• [Task to carry out]: Output only this range of the data below: the line that contains "legume: none [306,199,371,259]" through the final line, both ends included, each retyped exactly.

....

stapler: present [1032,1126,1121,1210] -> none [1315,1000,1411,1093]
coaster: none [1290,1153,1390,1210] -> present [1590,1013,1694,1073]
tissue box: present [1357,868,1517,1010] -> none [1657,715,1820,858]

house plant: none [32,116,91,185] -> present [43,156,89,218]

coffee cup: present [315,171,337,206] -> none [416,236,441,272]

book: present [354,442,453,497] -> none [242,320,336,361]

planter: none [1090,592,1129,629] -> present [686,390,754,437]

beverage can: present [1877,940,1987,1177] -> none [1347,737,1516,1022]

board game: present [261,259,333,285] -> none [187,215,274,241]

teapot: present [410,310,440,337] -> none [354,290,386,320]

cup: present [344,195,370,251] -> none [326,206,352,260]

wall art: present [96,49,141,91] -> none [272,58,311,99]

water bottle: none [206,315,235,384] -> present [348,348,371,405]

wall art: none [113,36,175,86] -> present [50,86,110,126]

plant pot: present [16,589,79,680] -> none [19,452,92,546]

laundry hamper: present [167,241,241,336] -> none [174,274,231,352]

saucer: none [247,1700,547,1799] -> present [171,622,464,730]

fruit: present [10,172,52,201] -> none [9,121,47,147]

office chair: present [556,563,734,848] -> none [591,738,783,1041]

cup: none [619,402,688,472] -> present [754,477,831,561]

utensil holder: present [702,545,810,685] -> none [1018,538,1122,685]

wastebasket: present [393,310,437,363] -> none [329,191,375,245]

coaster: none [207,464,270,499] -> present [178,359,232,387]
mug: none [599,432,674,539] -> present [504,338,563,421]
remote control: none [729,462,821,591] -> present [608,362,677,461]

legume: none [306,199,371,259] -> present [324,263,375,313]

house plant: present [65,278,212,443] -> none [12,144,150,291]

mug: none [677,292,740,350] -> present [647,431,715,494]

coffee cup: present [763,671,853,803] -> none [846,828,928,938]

....

• [Completed exercise]:
legume: none [306,199,371,259] -> present [324,263,375,313]

house plant: present [65,278,212,443] -> none [12,144,150,291]

mug: none [677,292,740,350] -> present [647,431,715,494]

coffee cup: present [763,671,853,803] -> none [846,828,928,938]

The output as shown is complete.